Can you describe the error identification and correction process? Describe process.
This is intended to meet the requirements of Regulation 9(1)(c) of the Electronic Commerce (EC Directive) Regulations 2002, which states: "Unless parties who are not consumers have agreed otherwise, where a contract is to be concluded by electronic means a service provider shall, prior to an order being placed by the recipient of a service, provide to that recipient in a clear, comprehensible and unambiguous manner the information set out in (a) to (d) below ... (c) the technical means for identifying and correcting input errors prior to the placing of the order."

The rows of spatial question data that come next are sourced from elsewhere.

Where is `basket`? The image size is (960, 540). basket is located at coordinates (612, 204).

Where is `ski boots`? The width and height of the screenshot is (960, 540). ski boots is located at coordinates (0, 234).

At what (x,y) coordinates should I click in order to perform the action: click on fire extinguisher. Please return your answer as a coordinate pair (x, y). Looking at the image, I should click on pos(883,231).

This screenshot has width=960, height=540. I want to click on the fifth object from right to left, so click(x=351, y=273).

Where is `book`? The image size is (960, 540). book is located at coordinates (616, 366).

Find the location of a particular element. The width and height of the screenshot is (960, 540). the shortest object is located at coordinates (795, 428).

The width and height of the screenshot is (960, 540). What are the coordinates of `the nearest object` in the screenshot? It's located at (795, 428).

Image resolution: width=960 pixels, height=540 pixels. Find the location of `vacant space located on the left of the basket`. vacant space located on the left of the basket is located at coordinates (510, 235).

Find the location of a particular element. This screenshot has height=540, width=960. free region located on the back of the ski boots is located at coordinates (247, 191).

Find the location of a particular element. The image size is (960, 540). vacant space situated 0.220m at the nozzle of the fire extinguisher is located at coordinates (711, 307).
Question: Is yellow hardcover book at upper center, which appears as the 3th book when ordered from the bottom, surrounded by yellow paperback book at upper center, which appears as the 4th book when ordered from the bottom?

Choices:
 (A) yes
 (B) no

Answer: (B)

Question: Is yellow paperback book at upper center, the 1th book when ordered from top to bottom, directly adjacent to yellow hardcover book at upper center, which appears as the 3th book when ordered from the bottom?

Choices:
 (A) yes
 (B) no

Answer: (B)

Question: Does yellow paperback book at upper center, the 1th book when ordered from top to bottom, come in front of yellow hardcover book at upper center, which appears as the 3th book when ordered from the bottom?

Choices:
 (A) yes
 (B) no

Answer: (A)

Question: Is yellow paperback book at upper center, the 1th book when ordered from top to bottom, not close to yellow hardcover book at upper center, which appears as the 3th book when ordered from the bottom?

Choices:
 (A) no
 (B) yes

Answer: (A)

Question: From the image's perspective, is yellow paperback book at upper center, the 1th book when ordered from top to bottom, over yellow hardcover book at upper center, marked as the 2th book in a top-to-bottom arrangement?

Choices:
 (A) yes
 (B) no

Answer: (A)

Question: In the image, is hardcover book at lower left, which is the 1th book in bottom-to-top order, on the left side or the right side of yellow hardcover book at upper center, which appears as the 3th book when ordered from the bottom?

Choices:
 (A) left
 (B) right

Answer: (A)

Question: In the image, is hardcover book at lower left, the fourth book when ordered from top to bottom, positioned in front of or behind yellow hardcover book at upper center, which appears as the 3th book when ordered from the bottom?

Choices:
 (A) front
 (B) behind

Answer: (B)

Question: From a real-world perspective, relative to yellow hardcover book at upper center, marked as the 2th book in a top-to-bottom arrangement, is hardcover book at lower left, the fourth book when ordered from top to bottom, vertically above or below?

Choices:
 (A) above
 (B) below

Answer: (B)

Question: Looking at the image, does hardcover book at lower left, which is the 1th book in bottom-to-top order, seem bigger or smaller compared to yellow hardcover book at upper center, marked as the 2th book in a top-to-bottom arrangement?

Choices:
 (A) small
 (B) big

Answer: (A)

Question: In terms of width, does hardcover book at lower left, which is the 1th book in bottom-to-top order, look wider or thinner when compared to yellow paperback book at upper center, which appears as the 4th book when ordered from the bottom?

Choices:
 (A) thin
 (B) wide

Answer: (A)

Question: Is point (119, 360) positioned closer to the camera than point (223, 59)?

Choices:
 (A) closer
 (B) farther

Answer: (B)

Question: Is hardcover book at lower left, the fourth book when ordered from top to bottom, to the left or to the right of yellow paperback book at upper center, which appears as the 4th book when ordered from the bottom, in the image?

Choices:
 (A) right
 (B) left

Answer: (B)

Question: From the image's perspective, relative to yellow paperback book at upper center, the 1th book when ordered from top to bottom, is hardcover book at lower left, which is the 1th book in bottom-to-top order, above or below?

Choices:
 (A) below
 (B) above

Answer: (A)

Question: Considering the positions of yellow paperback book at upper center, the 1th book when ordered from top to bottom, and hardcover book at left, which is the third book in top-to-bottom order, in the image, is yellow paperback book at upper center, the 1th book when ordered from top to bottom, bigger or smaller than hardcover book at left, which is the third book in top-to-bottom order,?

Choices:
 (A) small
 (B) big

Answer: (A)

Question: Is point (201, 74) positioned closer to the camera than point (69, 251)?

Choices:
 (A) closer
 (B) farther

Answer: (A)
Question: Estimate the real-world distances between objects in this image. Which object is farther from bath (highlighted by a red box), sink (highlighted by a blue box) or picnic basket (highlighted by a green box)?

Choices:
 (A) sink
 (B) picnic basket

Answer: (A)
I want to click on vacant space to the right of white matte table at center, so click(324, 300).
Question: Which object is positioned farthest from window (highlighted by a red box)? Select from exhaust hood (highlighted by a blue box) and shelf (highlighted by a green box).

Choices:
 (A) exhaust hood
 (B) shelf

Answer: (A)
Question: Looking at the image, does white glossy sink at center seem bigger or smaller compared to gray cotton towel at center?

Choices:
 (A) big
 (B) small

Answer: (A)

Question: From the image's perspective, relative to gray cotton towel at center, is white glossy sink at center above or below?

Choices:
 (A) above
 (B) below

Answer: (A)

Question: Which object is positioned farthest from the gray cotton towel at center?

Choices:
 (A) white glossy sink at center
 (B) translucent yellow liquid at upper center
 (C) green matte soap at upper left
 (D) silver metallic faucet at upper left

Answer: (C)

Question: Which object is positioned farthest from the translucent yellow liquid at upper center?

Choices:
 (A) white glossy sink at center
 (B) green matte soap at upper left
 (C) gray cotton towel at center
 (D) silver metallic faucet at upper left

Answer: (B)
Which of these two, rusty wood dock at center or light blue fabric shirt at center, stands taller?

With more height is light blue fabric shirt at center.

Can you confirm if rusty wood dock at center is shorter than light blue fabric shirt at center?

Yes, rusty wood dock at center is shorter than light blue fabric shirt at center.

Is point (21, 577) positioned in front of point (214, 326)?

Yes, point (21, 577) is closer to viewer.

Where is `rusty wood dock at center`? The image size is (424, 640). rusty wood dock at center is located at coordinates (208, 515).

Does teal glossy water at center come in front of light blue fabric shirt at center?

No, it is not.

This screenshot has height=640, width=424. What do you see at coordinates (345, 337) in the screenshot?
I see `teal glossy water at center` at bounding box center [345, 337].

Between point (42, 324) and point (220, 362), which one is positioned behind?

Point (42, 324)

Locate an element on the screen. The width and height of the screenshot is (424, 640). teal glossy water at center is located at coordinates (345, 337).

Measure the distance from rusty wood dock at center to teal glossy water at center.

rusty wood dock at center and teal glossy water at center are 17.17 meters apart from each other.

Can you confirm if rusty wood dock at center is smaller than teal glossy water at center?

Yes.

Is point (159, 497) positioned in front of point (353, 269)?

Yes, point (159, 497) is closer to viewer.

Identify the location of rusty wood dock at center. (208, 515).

See also Regulation 11(1)(b): "Unless parties who are not consumers have agreed otherwise, where the recipient of the service places his order through technological means, a service provider shall ... make available to the recipient of the service appropriate, effective and accessible technical means allowing him to identify and correct input errors prior to the placing of the order".
Section 4 - Prices
Is the website operator registered for VAT?
Will fees be stated inclusive or exclusive of VAT?
Under the Price Marking Order 2004, VAT-inclusive selling prices must be shown to consumers. VAT-exclusive prices can be, and usually are, shown to business customers.
Section 5 - Payments
What payment methods may be used?
Section 6 - Licensing of course materials
(b) - How many computers may hold copies of each download?
(c) - On how many devices may copies of audio and video downloads be stored and played?
(d) - Do customers have the right to print a copy or copies of the download? How many copies of a download may be printed?
(e) - Do you wish to prohibit any commercial use of a download?
Section 7 - Distance contracts: cancellation right
Will the trader contract with any consumers (defined as individuals "acting for purposes which are wholly or mainly outside that individual's trade, business, craft or profession")?
The Consumer Contracts (Information, Cancellation and Additional Charges) Regulations 2013 apply special rules to distance contracts between traders and consumers (i.e. B2C) for the supply of digital content entered into via a website, as well as certain other contracts (not discussed here).
The Regulations, effective on 13 June 2014, replace the Consumer Protection (Distance Selling) Regulations 2000. See: http://www.legislation.gov.uk/uksi/2013/3134/contents/made
Unfortunately, the rules are too complex to describe in detail here, and you should read the Regulations or at least a more detailed summary of them. A handful of the key points have been set out below.
First, traders must make certain pre-contract disclosures. The information traders need to disclose is set out in Schedule 2 to the Regulations, and includes information about the cancellation rights under the Regulations. Some of the information may be contained in terms and conditions or other standard documents, whilst some will usually be customer-specific.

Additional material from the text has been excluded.